Directive: The answer must consist of every line in the data below that holds the word "atención".

►

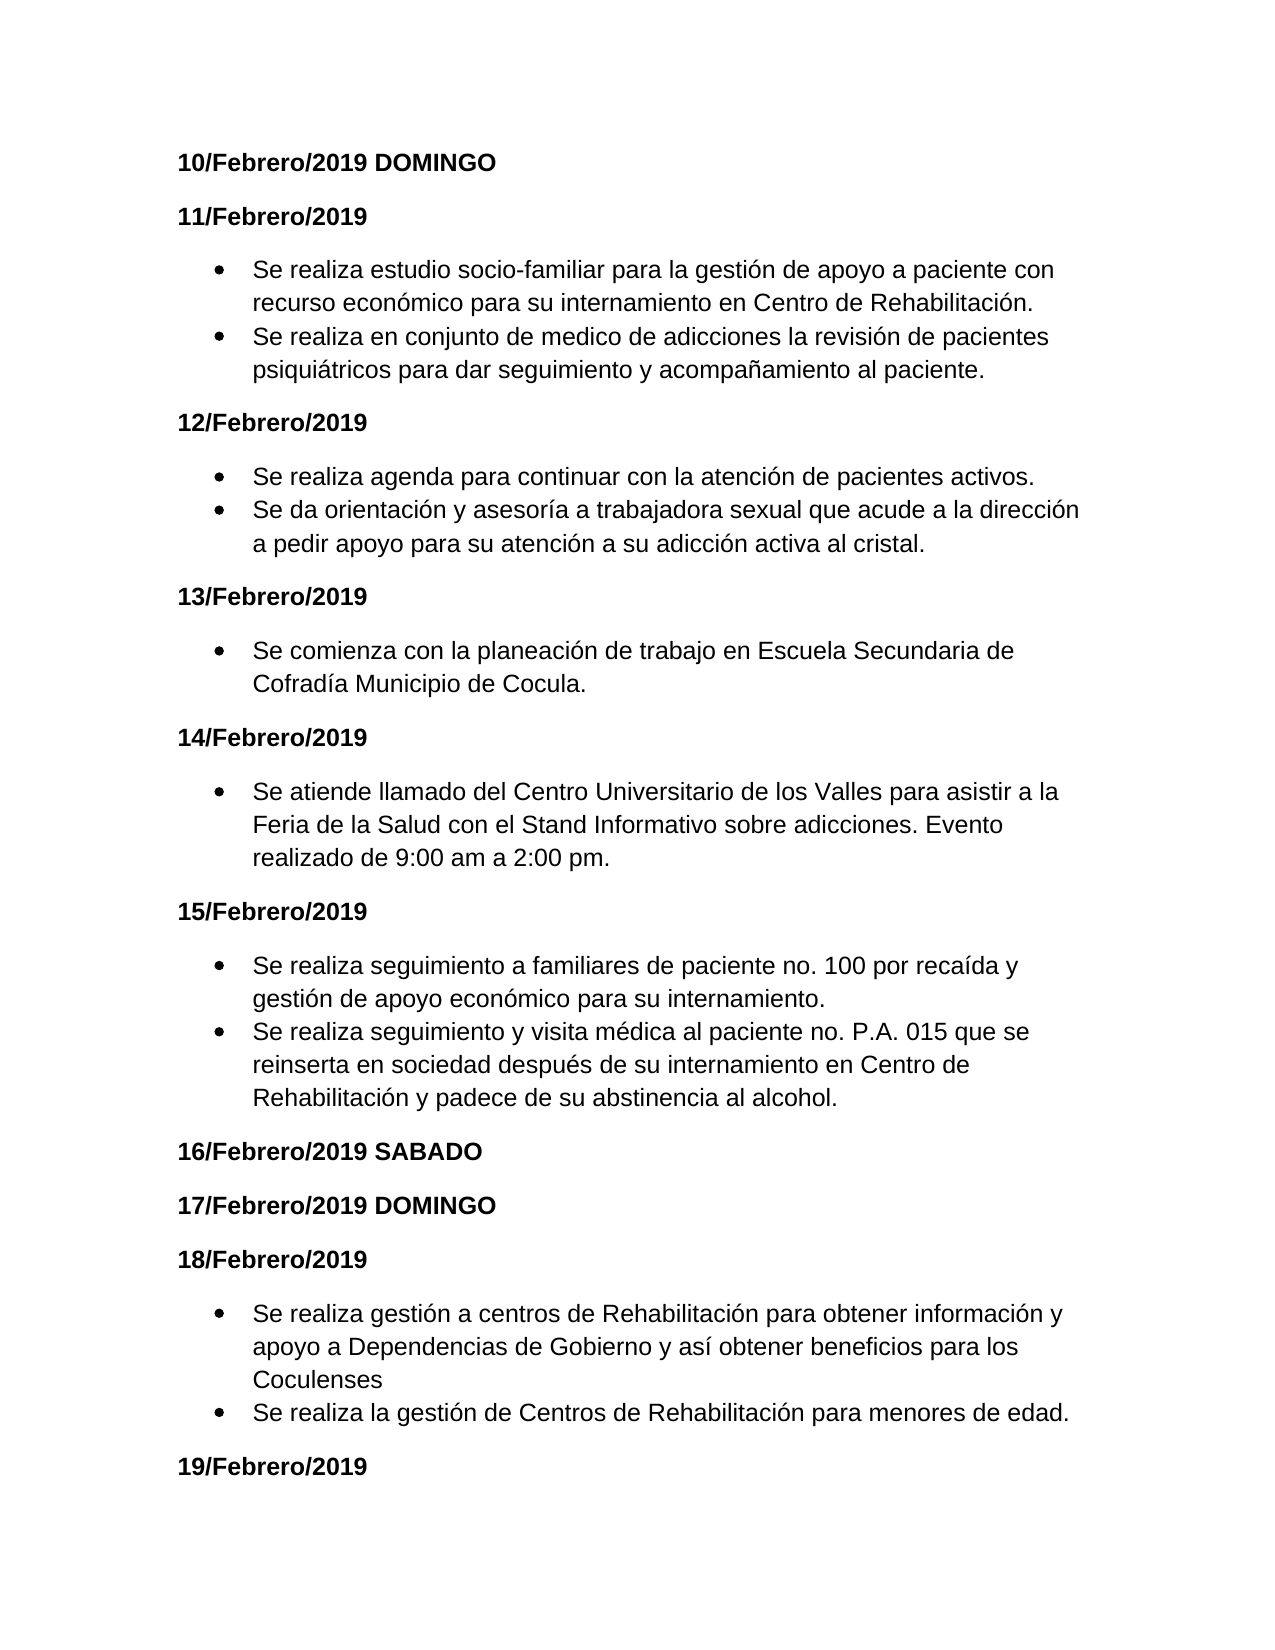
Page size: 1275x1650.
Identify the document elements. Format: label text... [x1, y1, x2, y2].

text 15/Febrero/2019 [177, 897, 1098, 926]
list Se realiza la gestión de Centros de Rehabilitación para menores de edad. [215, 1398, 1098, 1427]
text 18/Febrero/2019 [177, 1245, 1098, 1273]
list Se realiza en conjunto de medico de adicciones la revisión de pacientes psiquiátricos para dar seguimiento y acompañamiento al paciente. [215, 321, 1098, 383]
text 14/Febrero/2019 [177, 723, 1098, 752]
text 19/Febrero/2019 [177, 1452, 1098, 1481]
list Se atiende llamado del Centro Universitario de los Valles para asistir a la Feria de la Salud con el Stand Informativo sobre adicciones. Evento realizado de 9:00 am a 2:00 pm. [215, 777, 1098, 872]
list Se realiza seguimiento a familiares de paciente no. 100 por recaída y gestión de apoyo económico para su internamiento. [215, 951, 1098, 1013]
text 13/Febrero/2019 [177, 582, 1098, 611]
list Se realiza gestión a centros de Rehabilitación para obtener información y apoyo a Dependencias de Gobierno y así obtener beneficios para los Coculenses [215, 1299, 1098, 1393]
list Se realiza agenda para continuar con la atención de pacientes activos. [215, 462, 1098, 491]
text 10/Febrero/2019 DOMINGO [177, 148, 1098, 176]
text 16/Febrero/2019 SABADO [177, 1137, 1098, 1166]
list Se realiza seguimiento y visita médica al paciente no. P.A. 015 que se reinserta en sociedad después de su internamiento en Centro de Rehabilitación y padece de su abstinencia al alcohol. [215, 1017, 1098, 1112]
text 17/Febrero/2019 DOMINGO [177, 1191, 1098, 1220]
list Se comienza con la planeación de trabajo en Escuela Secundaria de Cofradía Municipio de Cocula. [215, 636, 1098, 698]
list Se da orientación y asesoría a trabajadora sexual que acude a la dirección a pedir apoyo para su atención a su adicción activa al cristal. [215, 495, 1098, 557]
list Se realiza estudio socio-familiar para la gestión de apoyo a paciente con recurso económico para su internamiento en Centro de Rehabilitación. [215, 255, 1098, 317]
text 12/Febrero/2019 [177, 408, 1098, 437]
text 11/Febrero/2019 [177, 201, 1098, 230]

◄

The answer:
list Se realiza agenda para continuar con la atención de pacientes activos. [215, 462, 1098, 491]
list Se da orientación y asesoría a trabajadora sexual que acude a la dirección a pedir apoyo para su atención a su adicción activa al cristal. [215, 495, 1098, 557]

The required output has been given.